> Problem description
Word for word, restate all of the data shown below.

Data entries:
-- Opening Marker --

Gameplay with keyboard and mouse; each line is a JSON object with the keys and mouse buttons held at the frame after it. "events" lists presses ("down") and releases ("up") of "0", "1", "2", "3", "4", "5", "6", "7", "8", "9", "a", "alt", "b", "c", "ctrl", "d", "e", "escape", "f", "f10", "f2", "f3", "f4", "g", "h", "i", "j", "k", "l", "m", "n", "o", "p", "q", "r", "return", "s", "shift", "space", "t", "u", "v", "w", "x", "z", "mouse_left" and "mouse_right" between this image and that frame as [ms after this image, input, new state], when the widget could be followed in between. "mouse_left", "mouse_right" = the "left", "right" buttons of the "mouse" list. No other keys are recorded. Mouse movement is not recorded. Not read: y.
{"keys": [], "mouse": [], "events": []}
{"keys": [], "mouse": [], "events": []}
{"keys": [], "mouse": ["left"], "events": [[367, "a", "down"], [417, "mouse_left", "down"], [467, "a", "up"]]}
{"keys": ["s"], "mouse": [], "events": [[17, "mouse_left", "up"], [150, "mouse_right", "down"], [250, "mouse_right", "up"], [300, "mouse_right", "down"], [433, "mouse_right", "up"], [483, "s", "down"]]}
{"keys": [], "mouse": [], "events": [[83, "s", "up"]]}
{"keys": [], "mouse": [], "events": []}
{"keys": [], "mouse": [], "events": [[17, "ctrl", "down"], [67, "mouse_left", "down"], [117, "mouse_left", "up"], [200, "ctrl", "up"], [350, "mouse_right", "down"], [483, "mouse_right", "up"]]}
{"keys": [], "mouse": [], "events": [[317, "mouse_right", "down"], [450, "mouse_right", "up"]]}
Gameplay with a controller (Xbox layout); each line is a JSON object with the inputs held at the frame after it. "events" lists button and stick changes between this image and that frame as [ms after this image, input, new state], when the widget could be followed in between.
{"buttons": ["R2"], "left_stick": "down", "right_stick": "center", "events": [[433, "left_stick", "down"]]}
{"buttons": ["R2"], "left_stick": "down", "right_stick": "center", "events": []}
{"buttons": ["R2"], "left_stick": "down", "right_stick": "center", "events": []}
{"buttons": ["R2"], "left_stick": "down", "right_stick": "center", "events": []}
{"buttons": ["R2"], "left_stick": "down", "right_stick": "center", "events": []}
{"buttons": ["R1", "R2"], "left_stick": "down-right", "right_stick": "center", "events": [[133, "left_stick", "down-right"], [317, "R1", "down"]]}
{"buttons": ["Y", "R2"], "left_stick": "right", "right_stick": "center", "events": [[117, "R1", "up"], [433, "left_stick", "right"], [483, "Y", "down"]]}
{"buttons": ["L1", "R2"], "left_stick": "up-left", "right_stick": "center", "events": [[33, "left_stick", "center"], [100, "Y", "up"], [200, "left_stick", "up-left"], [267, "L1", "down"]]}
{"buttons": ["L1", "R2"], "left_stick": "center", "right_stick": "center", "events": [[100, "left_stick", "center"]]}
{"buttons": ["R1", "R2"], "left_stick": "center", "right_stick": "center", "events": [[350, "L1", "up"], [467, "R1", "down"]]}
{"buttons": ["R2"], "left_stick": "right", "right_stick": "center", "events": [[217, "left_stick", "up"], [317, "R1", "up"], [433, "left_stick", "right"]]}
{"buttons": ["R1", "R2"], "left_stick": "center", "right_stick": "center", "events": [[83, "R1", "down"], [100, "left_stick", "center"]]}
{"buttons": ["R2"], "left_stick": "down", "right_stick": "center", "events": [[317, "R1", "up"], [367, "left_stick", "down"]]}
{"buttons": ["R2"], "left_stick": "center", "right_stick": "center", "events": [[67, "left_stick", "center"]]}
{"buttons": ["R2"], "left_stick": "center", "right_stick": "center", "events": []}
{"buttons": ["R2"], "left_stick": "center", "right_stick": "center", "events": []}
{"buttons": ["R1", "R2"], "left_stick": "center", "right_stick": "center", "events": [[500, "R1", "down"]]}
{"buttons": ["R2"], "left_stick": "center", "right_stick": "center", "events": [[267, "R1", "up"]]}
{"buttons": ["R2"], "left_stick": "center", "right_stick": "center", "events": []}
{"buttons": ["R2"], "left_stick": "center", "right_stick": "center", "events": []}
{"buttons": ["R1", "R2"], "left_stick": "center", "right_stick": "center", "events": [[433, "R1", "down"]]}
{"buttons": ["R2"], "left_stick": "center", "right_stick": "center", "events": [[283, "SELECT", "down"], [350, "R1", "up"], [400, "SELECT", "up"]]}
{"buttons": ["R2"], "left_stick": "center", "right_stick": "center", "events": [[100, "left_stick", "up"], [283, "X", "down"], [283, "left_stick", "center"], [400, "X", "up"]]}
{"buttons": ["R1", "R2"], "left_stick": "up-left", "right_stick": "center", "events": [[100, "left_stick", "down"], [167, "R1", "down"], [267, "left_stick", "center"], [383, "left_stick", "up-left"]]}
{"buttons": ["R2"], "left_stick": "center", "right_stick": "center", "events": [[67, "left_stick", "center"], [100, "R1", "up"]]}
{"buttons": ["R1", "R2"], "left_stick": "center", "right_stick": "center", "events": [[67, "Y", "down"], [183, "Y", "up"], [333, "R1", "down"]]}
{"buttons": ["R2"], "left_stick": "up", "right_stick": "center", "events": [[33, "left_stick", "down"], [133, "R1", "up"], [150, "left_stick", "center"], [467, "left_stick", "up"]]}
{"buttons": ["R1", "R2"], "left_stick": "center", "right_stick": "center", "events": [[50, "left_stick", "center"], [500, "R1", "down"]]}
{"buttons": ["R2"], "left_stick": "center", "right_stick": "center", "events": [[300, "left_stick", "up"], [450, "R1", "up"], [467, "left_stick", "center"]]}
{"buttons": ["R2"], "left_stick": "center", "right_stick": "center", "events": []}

-- Closing Marker --

> Result for this task
Gameplay with keyboard and mouse; each line is a JSON object with the keys and mouse buttons held at the frame after it. "events" lists presses ("down") and releases ("up") of "0", "1", "2", "3", "4", "5", "6", "7", "8", "9", "a", "alt", "b", "c", "ctrl", "d", "e", "escape", "f", "f10", "f2", "f3", "f4", "g", "h", "i", "j", "k", "l", "m", "n", "o", "p", "q", "r", "return", "s", "shift", "space", "t", "u", "v", "w", "x", "z", "mouse_left" and "mouse_right" between this image and that frame as [ms after this image, input, new state], when the widget could be followed in between. "mouse_left", "mouse_right" = the "left", "right" buttons of the "mouse" list. No other keys are recorded. Mouse movement is not recorded. Not read: y.
{"keys": [], "mouse": [], "events": []}
{"keys": [], "mouse": [], "events": []}
{"keys": [], "mouse": ["left"], "events": [[367, "a", "down"], [417, "mouse_left", "down"], [467, "a", "up"]]}
{"keys": ["s"], "mouse": [], "events": [[17, "mouse_left", "up"], [150, "mouse_right", "down"], [250, "mouse_right", "up"], [300, "mouse_right", "down"], [433, "mouse_right", "up"], [483, "s", "down"]]}
{"keys": [], "mouse": [], "events": [[83, "s", "up"]]}
{"keys": [], "mouse": [], "events": []}
{"keys": [], "mouse": [], "events": [[17, "ctrl", "down"], [67, "mouse_left", "down"], [117, "mouse_left", "up"], [200, "ctrl", "up"], [350, "mouse_right", "down"], [483, "mouse_right", "up"]]}
{"keys": [], "mouse": [], "events": [[317, "mouse_right", "down"], [450, "mouse_right", "up"]]}
Gameplay with a controller (Xbox layout); each line is a JSON object with the inputs held at the frame after it. "events" lists button and stick changes between this image and that frame as [ms after this image, input, new state], when the widget could be followed in between.
{"buttons": ["R2"], "left_stick": "down", "right_stick": "center", "events": [[433, "left_stick", "down"]]}
{"buttons": ["R2"], "left_stick": "down", "right_stick": "center", "events": []}
{"buttons": ["R2"], "left_stick": "down", "right_stick": "center", "events": []}
{"buttons": ["R2"], "left_stick": "down", "right_stick": "center", "events": []}
{"buttons": ["R2"], "left_stick": "down", "right_stick": "center", "events": []}
{"buttons": ["R1", "R2"], "left_stick": "down-right", "right_stick": "center", "events": [[133, "left_stick", "down-right"], [317, "R1", "down"]]}
{"buttons": ["Y", "R2"], "left_stick": "right", "right_stick": "center", "events": [[117, "R1", "up"], [433, "left_stick", "right"], [483, "Y", "down"]]}
{"buttons": ["L1", "R2"], "left_stick": "up-left", "right_stick": "center", "events": [[33, "left_stick", "center"], [100, "Y", "up"], [200, "left_stick", "up-left"], [267, "L1", "down"]]}
{"buttons": ["L1", "R2"], "left_stick": "center", "right_stick": "center", "events": [[100, "left_stick", "center"]]}
{"buttons": ["R1", "R2"], "left_stick": "center", "right_stick": "center", "events": [[350, "L1", "up"], [467, "R1", "down"]]}
{"buttons": ["R2"], "left_stick": "right", "right_stick": "center", "events": [[217, "left_stick", "up"], [317, "R1", "up"], [433, "left_stick", "right"]]}
{"buttons": ["R1", "R2"], "left_stick": "center", "right_stick": "center", "events": [[83, "R1", "down"], [100, "left_stick", "center"]]}
{"buttons": ["R2"], "left_stick": "down", "right_stick": "center", "events": [[317, "R1", "up"], [367, "left_stick", "down"]]}
{"buttons": ["R2"], "left_stick": "center", "right_stick": "center", "events": [[67, "left_stick", "center"]]}
{"buttons": ["R2"], "left_stick": "center", "right_stick": "center", "events": []}
{"buttons": ["R2"], "left_stick": "center", "right_stick": "center", "events": []}
{"buttons": ["R1", "R2"], "left_stick": "center", "right_stick": "center", "events": [[500, "R1", "down"]]}
{"buttons": ["R2"], "left_stick": "center", "right_stick": "center", "events": [[267, "R1", "up"]]}
{"buttons": ["R2"], "left_stick": "center", "right_stick": "center", "events": []}
{"buttons": ["R2"], "left_stick": "center", "right_stick": "center", "events": []}
{"buttons": ["R1", "R2"], "left_stick": "center", "right_stick": "center", "events": [[433, "R1", "down"]]}
{"buttons": ["R2"], "left_stick": "center", "right_stick": "center", "events": [[283, "SELECT", "down"], [350, "R1", "up"], [400, "SELECT", "up"]]}
{"buttons": ["R2"], "left_stick": "center", "right_stick": "center", "events": [[100, "left_stick", "up"], [283, "X", "down"], [283, "left_stick", "center"], [400, "X", "up"]]}
{"buttons": ["R1", "R2"], "left_stick": "up-left", "right_stick": "center", "events": [[100, "left_stick", "down"], [167, "R1", "down"], [267, "left_stick", "center"], [383, "left_stick", "up-left"]]}
{"buttons": ["R2"], "left_stick": "center", "right_stick": "center", "events": [[67, "left_stick", "center"], [100, "R1", "up"]]}
{"buttons": ["R1", "R2"], "left_stick": "center", "right_stick": "center", "events": [[67, "Y", "down"], [183, "Y", "up"], [333, "R1", "down"]]}
{"buttons": ["R2"], "left_stick": "up", "right_stick": "center", "events": [[33, "left_stick", "down"], [133, "R1", "up"], [150, "left_stick", "center"], [467, "left_stick", "up"]]}
{"buttons": ["R1", "R2"], "left_stick": "center", "right_stick": "center", "events": [[50, "left_stick", "center"], [500, "R1", "down"]]}
{"buttons": ["R2"], "left_stick": "center", "right_stick": "center", "events": [[300, "left_stick", "up"], [450, "R1", "up"], [467, "left_stick", "center"]]}
{"buttons": ["R2"], "left_stick": "center", "right_stick": "center", "events": []}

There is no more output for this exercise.